[RECORDS — start]

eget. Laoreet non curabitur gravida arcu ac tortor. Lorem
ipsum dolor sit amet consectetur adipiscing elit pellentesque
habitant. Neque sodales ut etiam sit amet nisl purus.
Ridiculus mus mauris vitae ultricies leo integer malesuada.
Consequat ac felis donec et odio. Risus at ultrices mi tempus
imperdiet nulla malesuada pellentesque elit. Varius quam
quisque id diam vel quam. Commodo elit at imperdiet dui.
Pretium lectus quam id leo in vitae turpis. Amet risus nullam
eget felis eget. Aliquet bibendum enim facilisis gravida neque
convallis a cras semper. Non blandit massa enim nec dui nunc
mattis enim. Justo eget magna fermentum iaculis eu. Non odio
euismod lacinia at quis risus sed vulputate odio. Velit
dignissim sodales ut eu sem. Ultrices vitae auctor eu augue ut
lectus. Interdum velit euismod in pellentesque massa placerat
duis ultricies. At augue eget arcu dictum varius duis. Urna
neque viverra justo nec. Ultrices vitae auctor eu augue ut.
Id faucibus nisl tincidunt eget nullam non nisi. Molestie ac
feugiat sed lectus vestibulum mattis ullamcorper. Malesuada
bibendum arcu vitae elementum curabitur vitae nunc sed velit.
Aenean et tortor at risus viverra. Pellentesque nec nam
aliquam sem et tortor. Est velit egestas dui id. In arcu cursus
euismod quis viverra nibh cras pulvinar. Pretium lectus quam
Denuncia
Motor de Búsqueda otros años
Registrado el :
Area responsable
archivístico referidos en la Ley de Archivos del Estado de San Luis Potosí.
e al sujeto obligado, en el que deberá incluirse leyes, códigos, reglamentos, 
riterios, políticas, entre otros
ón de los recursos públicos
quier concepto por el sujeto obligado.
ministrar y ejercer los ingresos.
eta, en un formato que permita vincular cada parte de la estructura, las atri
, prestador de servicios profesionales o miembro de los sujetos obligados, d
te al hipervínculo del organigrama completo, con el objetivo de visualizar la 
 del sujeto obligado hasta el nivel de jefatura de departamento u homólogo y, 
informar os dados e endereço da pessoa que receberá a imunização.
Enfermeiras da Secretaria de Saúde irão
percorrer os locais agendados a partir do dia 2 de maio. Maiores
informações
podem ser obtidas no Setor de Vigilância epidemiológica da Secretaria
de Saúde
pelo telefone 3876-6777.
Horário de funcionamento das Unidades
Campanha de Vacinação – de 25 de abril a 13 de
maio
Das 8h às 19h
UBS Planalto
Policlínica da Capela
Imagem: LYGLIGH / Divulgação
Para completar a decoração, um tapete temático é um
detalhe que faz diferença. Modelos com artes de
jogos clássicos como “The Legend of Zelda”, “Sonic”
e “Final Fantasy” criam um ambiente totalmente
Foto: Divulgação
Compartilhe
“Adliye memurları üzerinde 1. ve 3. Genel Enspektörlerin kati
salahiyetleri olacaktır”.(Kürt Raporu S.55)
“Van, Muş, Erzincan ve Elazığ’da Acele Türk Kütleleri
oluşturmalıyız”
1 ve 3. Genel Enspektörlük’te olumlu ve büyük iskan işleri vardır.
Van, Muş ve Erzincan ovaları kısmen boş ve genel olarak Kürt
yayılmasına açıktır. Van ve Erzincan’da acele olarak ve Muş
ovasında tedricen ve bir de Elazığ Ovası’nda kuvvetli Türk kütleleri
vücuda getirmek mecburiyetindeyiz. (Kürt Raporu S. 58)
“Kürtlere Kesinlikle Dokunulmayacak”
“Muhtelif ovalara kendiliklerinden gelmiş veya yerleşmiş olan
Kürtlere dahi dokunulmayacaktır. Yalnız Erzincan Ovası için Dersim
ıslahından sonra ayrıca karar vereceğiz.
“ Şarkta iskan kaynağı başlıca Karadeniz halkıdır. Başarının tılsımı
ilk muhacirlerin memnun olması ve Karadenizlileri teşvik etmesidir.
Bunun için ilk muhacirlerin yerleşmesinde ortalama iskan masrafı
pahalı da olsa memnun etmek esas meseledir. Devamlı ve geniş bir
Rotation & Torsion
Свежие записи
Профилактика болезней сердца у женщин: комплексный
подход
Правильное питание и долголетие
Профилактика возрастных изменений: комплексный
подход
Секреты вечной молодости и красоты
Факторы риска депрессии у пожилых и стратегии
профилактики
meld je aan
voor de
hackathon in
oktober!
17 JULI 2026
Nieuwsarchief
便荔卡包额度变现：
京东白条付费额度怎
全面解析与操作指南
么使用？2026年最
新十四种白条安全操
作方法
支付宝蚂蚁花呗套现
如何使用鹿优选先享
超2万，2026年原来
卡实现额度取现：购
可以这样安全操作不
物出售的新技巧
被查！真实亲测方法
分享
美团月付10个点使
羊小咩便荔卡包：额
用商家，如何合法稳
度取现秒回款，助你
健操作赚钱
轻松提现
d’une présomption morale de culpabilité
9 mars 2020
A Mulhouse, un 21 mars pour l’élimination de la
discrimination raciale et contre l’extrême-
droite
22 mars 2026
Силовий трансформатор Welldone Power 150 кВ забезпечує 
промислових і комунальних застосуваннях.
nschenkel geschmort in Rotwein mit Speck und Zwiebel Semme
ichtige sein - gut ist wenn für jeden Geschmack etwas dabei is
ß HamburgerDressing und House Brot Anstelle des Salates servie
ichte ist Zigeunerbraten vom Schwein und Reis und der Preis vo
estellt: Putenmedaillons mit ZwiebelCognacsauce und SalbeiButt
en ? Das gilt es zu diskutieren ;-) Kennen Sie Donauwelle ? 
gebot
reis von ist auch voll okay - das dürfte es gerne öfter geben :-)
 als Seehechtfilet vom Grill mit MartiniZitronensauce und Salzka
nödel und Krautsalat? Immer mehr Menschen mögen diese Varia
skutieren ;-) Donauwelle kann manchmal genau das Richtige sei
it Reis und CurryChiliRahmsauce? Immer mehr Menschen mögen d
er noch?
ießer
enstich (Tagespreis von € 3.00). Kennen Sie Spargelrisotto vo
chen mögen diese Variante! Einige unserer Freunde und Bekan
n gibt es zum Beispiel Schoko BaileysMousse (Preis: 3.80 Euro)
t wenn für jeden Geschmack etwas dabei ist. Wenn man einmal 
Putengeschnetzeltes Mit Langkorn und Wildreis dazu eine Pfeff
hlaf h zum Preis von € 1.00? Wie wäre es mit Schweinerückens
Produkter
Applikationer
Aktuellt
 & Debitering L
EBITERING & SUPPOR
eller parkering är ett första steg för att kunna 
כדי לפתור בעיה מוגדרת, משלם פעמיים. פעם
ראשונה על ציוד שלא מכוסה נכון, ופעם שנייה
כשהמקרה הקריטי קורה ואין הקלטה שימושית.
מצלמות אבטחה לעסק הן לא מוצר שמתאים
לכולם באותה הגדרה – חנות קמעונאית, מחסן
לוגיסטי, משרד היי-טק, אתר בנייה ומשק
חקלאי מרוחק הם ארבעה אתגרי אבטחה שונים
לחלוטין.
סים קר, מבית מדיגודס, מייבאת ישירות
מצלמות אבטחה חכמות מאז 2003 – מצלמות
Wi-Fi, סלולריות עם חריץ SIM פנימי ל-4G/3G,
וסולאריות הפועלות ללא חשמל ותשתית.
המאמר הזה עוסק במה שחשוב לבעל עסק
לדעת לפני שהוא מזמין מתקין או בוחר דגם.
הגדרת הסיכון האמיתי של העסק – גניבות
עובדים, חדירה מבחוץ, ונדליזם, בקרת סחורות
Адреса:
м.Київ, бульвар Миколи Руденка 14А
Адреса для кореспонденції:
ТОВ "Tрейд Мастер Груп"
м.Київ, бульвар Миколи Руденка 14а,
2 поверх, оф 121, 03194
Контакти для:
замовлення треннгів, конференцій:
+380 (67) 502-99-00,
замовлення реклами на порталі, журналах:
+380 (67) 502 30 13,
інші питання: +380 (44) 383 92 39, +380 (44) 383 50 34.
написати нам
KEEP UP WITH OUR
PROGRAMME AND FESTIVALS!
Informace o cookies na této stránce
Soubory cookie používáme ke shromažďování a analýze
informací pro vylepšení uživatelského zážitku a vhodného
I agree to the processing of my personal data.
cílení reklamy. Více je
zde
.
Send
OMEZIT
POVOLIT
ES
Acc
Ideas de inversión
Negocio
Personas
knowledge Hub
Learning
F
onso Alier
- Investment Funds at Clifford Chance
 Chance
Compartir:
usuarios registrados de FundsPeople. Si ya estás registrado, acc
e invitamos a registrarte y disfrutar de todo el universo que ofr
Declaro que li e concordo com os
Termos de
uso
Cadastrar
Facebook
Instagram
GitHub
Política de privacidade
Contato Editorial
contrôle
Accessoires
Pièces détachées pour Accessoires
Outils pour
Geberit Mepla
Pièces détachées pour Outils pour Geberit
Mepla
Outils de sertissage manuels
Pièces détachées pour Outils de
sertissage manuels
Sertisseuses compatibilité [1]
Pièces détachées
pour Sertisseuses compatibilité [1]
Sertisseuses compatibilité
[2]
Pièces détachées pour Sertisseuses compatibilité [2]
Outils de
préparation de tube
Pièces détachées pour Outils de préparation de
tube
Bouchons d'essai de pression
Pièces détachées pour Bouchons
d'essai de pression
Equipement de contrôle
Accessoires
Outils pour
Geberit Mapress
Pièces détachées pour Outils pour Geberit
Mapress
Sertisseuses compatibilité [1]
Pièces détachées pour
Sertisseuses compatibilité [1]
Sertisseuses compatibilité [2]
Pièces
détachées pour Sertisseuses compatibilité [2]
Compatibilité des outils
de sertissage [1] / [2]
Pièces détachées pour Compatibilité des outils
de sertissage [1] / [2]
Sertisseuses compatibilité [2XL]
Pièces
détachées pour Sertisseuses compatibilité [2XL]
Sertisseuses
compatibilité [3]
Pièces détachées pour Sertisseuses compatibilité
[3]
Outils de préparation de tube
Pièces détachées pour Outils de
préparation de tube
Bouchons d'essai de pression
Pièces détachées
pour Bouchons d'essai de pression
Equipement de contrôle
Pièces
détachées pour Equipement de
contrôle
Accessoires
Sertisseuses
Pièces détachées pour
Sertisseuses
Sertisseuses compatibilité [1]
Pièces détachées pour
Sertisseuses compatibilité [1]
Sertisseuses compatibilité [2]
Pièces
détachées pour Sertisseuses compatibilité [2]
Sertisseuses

[RECORDS — finish]

# [WORK REQUEST]
Return, word for word, every line from the line with "pour Bouchons d'essai de pression" to the final line of the data.

# [REPLY TO THE TASK]
pour Bouchons d'essai de pression
Equipement de contrôle
Pièces
détachées pour Equipement de
contrôle
Accessoires
Sertisseuses
Pièces détachées pour
Sertisseuses
Sertisseuses compatibilité [1]
Pièces détachées pour
Sertisseuses compatibilité [1]
Sertisseuses compatibilité [2]
Pièces
détachées pour Sertisseuses compatibilité [2]
Sertisseuses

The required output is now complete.